尿酸は体内で「プリン体」と呼ばれる物質が分解されてできるものです。プリン体とは、動植物の細胞の核や染色体の中にある、遺伝に関わる核酸という物質の成分です。
プリン体を多く含む食品は、 レバー類、白子、一部の魚介類 エビ、イワシ、カツオが上げられます。またビールにも大量に含まれています。
プリン体はいわゆる美味しいものに多く含まれています。プリン体だけを減らすのは難しいので、食事量を全体的に減らさなくてはなりません。

痛風の予防と対策

プリン体を食べないのが一番ですが、そのほかに尿酸値が上がらない生活をしましょう。つまり、炎天下での運動など大量の汗をかくことはいけません。水分が不足し血液を濃縮することにもなります。これにより尿酸値が上昇し、尿路結石ができやすくなってしまいます。
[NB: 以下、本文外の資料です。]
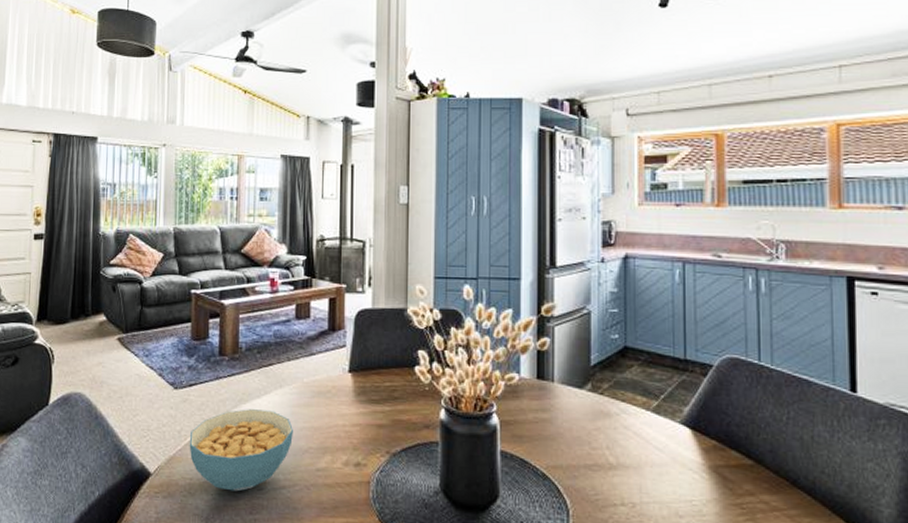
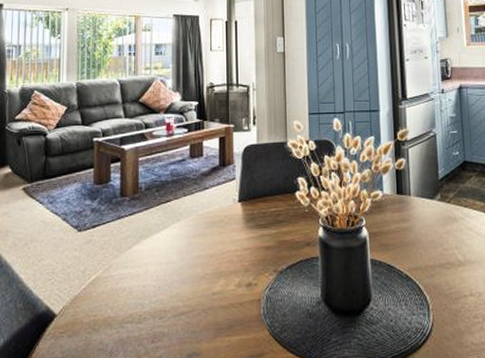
cereal bowl: present [189,409,293,492] -> none [93,243,190,323]

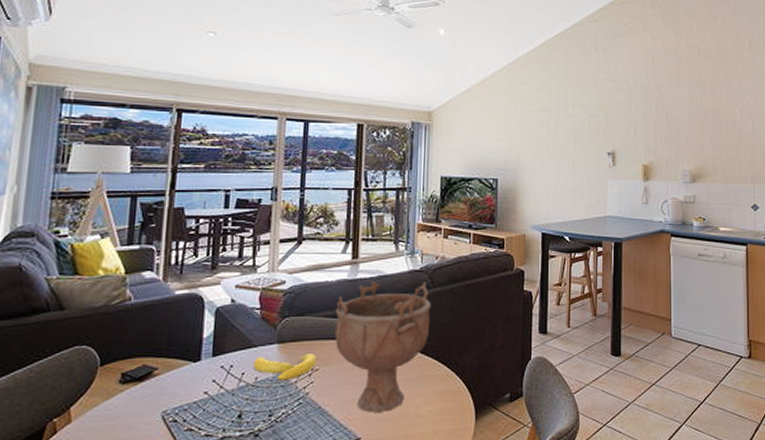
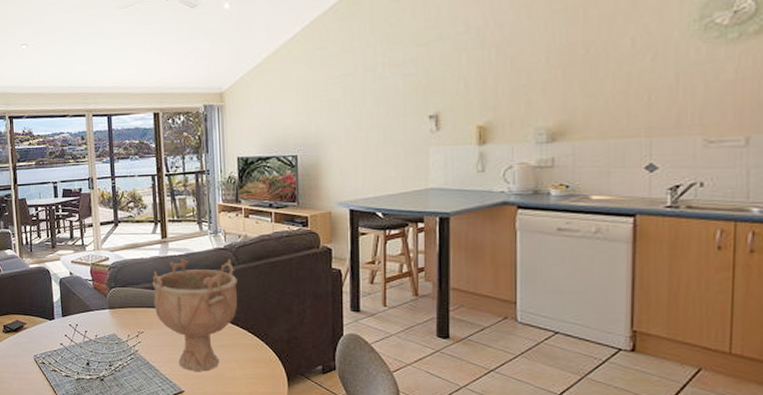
banana: present [253,353,317,381] -> none [93,319,141,339]

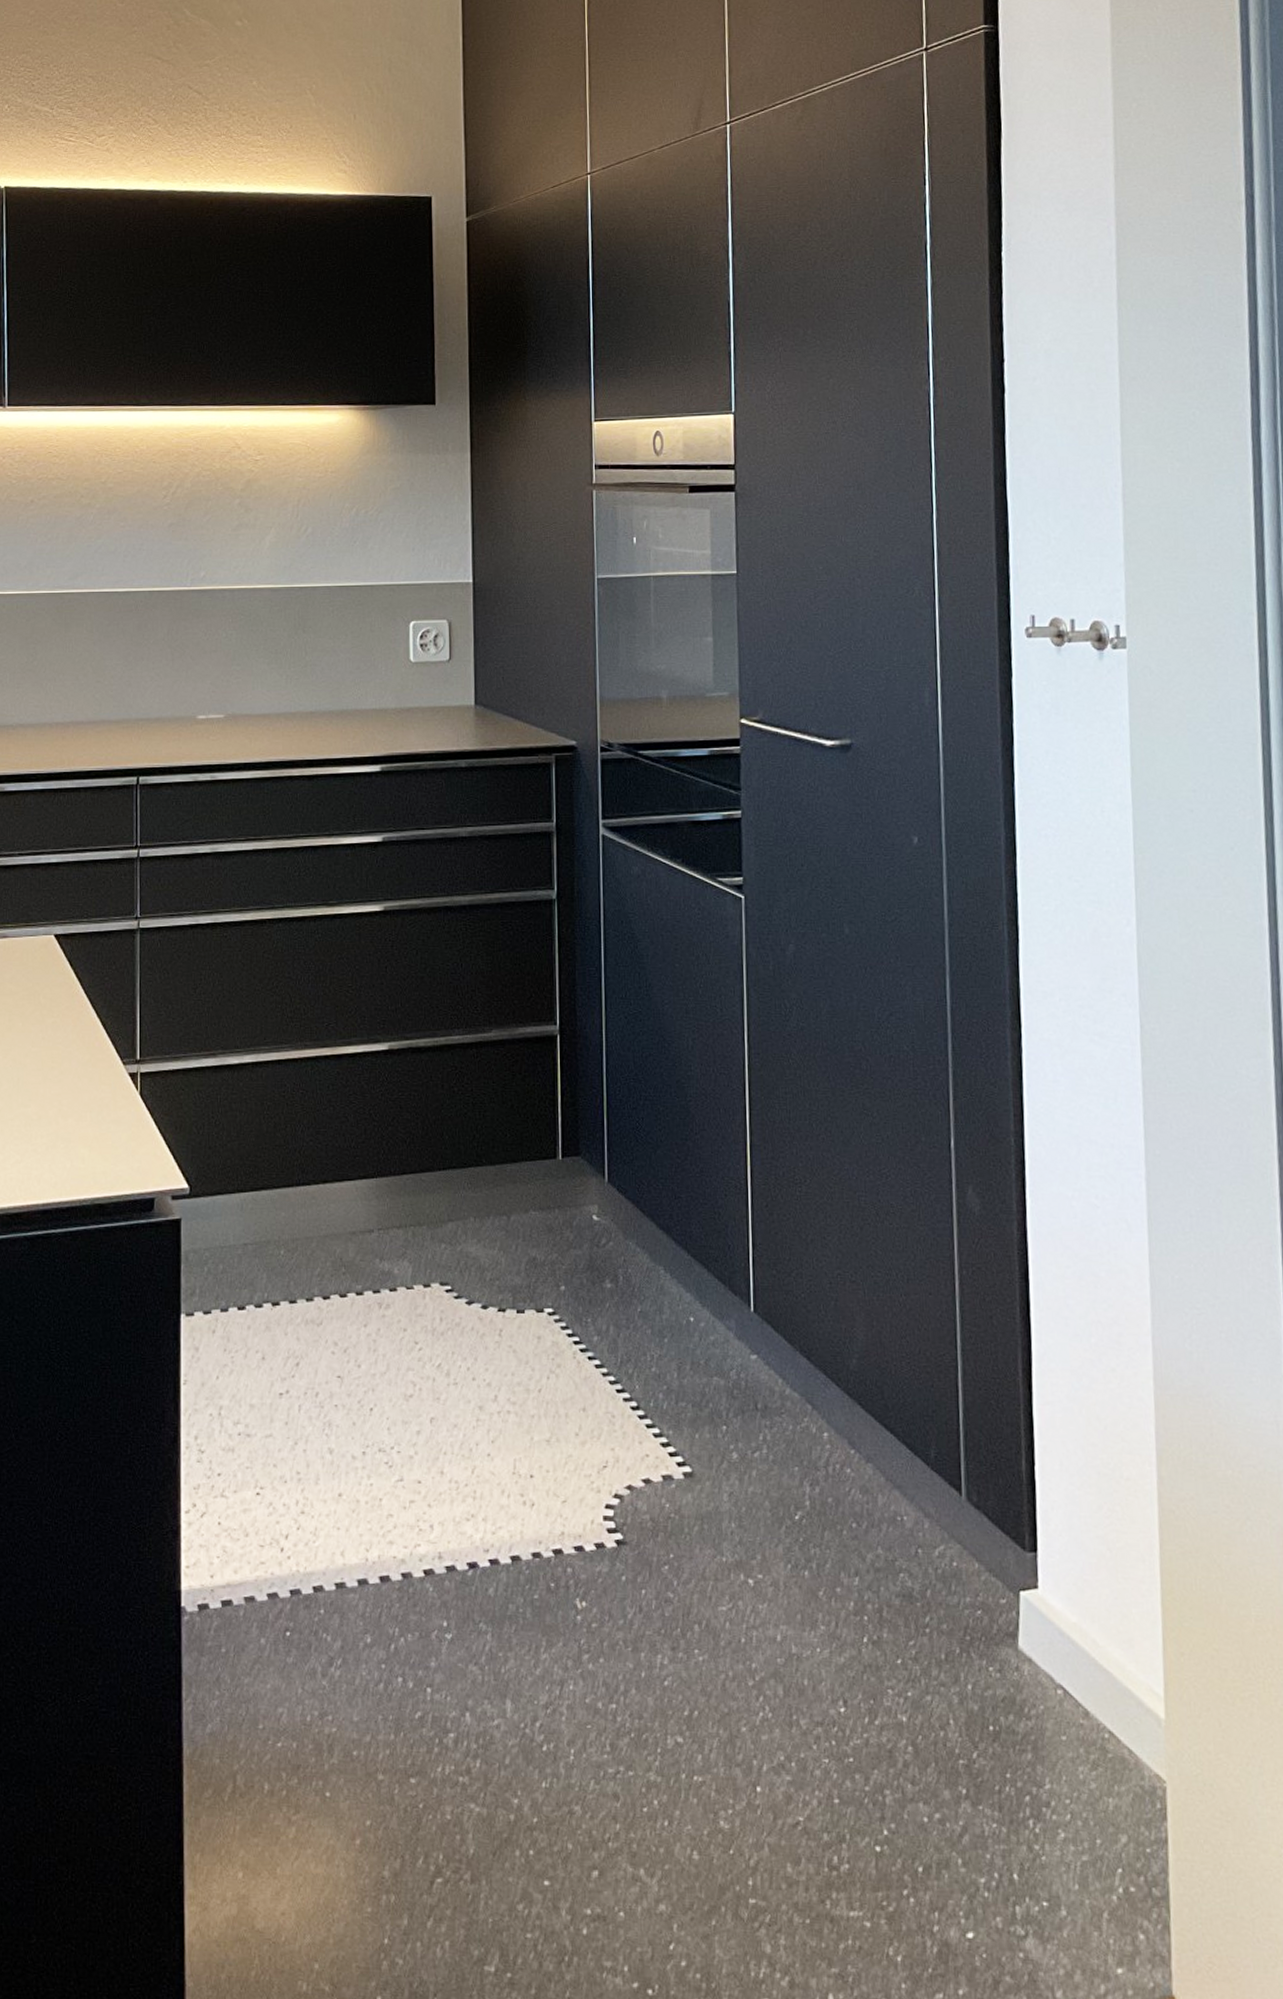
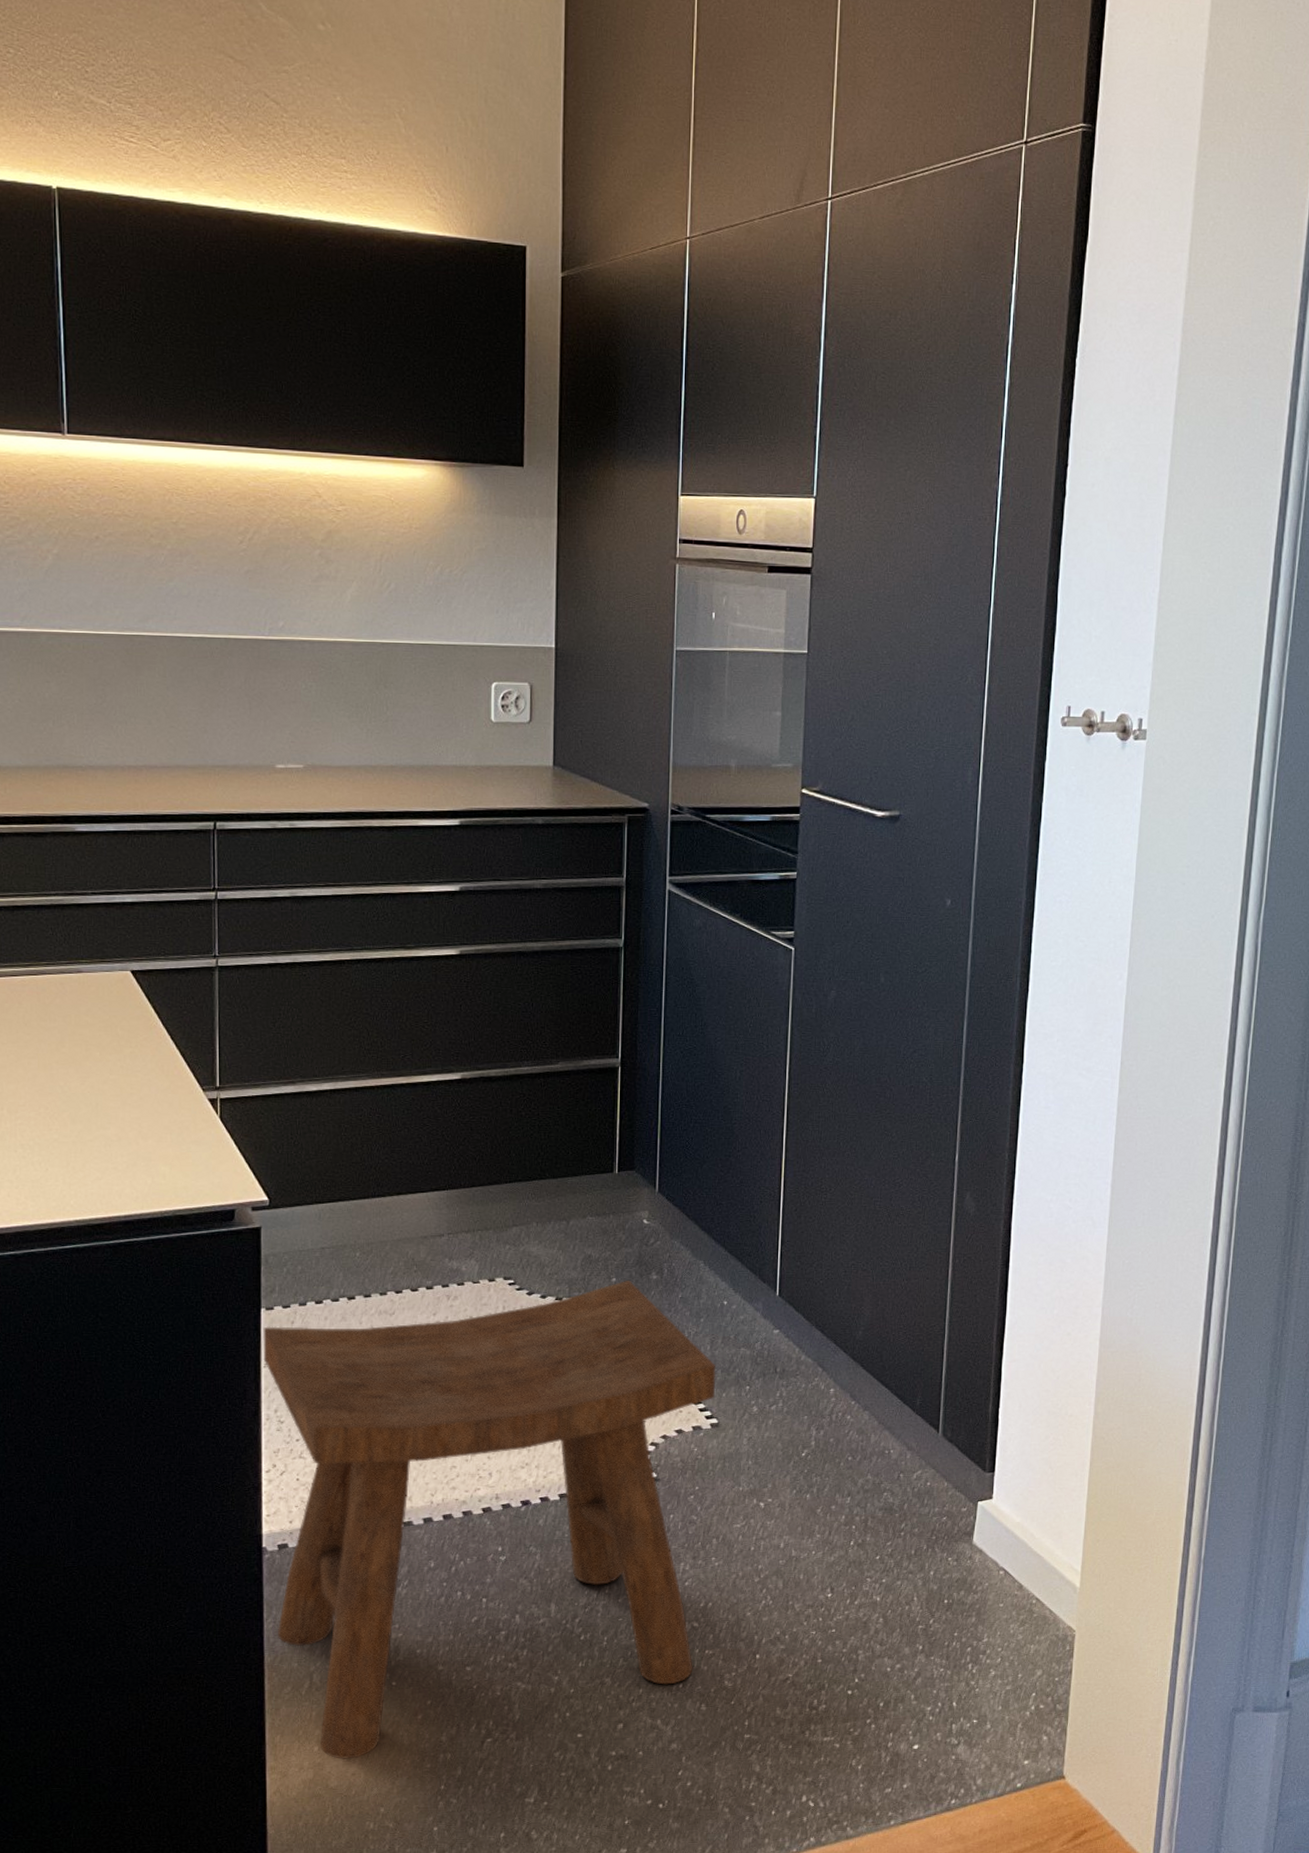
stool: none [183,1288,686,1892] -> present [263,1279,716,1759]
このため激しく運動したあとに痛風発作が起きやすくなるのです。運動はウォーキングなどの有酸素運動が適しています。
現代社会において、仕事や人間関係などストレスは常に付きまとうものです。ストレスが血圧を上げることはよく知られていますが、実は尿酸値を上げる原因にもなっているのです。ストレスをためないためには、まずは自分の体調に素直になる事です。体調が悪いと思ったら躊躇せず休む事が大切です。責任感の強い人が多くどうしても無理しがちな傾向にありますが、それは命を削っているのと同じです。

痛風の治療

痛風発作時の激しい痛みとそれが治まってしまった後の大きな落差のせいか、もう大丈夫と自分で判断して尿酸コントロールを中断してしまう患者さんが少なくありません。痛風の治療とは発作を抑えることではなく、その背後に隠れている高尿酸血症を治療する事なのです。医師から処方された尿酸降下薬を飲み始めると、尿酸値は下がり安定してきます。それに安心せず根気よく医師の指導の元で治療していきましょう。